Other considerations
While ovarian torsion is symptomatically and clinically considered an acute diagnosis and dangerous if not emergently managed, a few recent studies challenge this notion. One retrospective study found no significant difference in physical appearance, examination, ultrasound findings, and rate of adnexal ischemia between cases of torsion managed by immediate (within six hours of symptom onset) and late (from six to 24 hours after symptom onset) surgical intervention [18]. Another recent retrospective study revealed no significant association between the time elapsed between the onset of symptoms up until the start of surgery and the degree of ovarian loss from torsion; in other words, the time taken to rush patients into surgery from the moment of suspecting ovarian torsion in the ED (early times being within an hour of since diagnosis and late being after an hour since diagnosis) did not significantly affect the degree of ovary loss [19]. Building on this consensus, a recent study found that histopathological grading of 31 excised ovaries from suspected cases of ovarian torsion revealed that only five of these ovaries exhibited true necrosis [20]. These findings, while limited by their retrospective nature, may indicate that despite the symptomatic urgency of torsion, there may be room to take some more time for a more thorough clinical evaluation before the decision to pursue surgery is made.
Conclusions
The cases of Patient A and Patient B highlight an important challenge in diagnosing ovarian torsion. Ultrasound with Doppler, while a valuable first-line tool, is not always definitive. Patient A underwent surgery based on ultrasound findings, only to reveal an ovarian endometrioma rather than torsion, whereas Patient B was spared an unnecessary operation due to further imaging with MRI. These cases serve as a reminder that while ultrasound can strongly suggest torsion, it is not infallible, and its limitations can lead to misdiagnosis and unnecessary surgical interventions.

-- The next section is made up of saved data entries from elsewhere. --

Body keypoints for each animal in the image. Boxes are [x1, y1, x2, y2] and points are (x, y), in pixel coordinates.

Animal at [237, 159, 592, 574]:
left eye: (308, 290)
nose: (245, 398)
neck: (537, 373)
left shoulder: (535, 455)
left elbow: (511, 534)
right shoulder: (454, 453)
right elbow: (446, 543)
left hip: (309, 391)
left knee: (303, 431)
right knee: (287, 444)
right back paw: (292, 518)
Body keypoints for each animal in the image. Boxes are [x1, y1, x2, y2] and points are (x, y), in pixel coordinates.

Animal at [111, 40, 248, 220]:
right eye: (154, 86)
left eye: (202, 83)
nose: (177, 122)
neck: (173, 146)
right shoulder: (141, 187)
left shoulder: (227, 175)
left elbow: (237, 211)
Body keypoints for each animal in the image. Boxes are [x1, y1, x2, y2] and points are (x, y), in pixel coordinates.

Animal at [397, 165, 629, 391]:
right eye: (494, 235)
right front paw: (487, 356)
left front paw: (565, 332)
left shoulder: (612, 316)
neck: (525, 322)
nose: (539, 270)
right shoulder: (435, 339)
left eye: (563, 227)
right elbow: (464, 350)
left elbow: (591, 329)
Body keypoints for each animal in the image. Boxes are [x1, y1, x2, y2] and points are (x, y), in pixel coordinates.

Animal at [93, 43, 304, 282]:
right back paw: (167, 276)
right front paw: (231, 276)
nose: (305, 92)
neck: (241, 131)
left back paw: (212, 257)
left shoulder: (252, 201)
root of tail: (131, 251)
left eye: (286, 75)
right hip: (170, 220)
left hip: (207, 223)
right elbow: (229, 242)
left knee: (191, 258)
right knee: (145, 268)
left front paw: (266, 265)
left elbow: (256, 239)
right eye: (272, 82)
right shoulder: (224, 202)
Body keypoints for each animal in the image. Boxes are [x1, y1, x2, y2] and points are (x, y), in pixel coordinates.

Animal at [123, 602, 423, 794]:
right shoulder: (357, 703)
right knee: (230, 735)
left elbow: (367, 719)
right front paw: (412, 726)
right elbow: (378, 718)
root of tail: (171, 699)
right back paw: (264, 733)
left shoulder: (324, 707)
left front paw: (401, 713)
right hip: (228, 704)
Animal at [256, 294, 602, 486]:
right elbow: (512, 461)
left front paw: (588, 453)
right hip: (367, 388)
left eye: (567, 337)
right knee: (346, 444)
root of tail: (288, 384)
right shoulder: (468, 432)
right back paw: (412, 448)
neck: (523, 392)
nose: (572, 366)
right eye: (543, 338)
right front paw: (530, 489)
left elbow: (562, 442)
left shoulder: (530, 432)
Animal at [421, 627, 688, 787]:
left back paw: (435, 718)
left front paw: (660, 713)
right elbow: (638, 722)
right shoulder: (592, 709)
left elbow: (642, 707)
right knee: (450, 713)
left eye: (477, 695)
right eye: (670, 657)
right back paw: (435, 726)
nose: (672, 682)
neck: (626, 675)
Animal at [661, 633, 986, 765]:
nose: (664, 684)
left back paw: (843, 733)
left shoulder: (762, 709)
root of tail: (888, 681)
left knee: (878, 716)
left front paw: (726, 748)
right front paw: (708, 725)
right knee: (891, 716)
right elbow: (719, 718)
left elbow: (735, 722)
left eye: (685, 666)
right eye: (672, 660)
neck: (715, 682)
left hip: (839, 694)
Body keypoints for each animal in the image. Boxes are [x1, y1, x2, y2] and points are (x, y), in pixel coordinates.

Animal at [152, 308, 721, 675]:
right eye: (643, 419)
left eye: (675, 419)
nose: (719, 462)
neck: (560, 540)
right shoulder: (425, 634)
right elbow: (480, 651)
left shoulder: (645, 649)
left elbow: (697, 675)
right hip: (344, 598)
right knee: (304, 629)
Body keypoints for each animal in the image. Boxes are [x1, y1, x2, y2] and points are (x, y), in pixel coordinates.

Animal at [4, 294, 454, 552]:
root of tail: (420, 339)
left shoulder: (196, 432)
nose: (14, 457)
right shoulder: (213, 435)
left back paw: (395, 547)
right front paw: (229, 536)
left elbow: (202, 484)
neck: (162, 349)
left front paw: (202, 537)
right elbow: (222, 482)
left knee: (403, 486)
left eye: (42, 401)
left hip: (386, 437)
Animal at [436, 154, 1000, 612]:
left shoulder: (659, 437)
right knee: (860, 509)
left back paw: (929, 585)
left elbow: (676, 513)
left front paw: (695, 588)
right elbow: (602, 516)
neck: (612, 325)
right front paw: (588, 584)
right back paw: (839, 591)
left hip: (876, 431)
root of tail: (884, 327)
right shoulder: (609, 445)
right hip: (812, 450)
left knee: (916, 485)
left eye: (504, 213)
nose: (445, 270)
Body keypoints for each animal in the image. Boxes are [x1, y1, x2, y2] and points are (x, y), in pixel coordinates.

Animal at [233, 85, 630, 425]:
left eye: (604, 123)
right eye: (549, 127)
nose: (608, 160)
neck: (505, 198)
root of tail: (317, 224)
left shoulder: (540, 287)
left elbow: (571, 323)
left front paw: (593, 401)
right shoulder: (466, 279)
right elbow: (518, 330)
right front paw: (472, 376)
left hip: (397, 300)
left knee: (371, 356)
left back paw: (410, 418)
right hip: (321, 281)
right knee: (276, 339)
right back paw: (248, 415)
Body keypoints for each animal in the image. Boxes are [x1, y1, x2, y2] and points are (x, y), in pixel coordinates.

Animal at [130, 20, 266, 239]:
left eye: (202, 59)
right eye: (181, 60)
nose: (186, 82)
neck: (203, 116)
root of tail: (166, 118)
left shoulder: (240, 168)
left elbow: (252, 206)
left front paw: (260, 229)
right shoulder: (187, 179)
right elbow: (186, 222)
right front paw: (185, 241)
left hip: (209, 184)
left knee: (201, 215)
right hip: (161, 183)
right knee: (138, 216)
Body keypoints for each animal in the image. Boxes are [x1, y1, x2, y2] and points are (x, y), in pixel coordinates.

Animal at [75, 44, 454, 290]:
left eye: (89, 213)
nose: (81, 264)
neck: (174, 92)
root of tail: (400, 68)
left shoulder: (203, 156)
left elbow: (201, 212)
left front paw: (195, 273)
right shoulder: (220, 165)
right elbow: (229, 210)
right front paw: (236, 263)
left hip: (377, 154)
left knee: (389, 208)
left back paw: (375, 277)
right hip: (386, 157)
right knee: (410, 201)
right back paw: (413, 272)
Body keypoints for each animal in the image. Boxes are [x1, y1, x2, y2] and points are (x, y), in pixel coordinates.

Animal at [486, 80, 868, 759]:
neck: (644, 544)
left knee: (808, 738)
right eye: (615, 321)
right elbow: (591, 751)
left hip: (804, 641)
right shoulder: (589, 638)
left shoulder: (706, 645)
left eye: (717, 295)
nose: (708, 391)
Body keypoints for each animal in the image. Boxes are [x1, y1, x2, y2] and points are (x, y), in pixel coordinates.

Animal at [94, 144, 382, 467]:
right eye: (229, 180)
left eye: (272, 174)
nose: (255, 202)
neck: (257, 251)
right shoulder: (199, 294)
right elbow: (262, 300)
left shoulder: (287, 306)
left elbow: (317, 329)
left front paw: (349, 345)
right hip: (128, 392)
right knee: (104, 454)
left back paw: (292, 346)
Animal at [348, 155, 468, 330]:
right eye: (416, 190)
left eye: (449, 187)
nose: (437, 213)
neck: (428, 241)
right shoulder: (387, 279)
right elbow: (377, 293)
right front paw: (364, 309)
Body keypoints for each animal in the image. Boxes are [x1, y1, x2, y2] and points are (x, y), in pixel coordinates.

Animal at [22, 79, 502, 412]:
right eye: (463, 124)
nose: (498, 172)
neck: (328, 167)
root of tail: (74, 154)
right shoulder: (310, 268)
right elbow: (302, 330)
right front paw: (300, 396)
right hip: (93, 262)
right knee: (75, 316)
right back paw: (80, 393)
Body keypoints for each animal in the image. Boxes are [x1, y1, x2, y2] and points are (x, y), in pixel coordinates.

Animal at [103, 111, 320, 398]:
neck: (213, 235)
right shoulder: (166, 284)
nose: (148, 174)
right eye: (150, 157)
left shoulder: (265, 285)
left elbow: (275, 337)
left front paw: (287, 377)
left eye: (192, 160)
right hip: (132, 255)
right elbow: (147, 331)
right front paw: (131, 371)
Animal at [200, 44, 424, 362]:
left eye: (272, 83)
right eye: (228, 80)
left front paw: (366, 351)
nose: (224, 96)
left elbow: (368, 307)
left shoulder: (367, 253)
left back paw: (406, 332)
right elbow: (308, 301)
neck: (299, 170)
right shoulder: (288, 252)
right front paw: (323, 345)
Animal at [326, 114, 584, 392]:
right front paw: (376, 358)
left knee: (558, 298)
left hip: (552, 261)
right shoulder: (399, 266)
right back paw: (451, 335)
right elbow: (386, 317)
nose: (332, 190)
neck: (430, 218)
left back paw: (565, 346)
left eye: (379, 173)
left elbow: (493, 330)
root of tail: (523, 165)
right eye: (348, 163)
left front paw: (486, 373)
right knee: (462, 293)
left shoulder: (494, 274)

In an emergency setting, the urgency to act quickly is understandable, but a more thoughtful approach is needed. Instead of rushing to surgery based on ultrasound findings alone, incorporating additional imaging such as CT or MRI in equivocal cases can improve diagnostic accuracy and prevent avoidable procedures. This multi-modal approach allows physicians to distinguish true torsion from other gynecologic conditions that mimic its presentation, ultimately leading to better patient outcomes. Moving forward, we need to refine our diagnostic protocols to ensure that surgical intervention is reserved for those who truly need it. By integrating secondary imaging and leveraging advancements in artificial intelligence and multimodal technology, we can create a more efficient and accurate pathway for diagnosing ovarian torsion. The goal is not just to act quickly, but to act wisely, balancing the need for timely treatment with the responsibility of avoiding unnecessary harm to our patients.